Many programs require bam files to be sorted by coordinates; this can save memory when doing specific operations like variant-calling and coverage calculation. Also, programs like IGV need sorted, indexed bam files so that when you display a certain genomic area, they can rapidly access and display the relevant reads.
Name-sorting is useful when doing operations that require reads to be paired. Sam files often break interleaved pairing order, and coordinate-sorted bam files always do. With a coordinate-sorted bam, it can take a lot of time and memory to restore the original fastq read order (the original fastq cannot typically be fully restored). Name-sorting the file makes restoring pairing trivial, since the original reads are adjacent.

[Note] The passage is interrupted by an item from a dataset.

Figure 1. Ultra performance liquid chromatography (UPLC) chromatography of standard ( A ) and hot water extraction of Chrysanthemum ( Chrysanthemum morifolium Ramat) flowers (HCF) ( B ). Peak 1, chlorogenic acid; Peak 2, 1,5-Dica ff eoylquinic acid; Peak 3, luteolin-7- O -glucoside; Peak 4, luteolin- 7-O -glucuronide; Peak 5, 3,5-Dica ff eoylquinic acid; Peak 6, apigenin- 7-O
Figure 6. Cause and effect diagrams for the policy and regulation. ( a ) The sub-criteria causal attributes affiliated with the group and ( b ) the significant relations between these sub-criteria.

So - some downstream programs require a sorted, indexed bam. For those programs, that's what you need to provide. But when programs are capable of handling unsorted sam output, I suggest using a gzipped sam file with reads in the original order, which makes recovery or remapping of the original data much easier (aside from the inherent lossiness of the sam format, which will discard the original names), and generally makes pipelines faster compared to using bam files as an intermediate stage.
Note that as of samtools 1.4, the bam format is much faster and may be competitive with gzipped sam files, depending on the situation.
Thank you for the very informative answer, Brian. Your answer is clear and I am now able to understand why one would prefer one way of sorting over the other.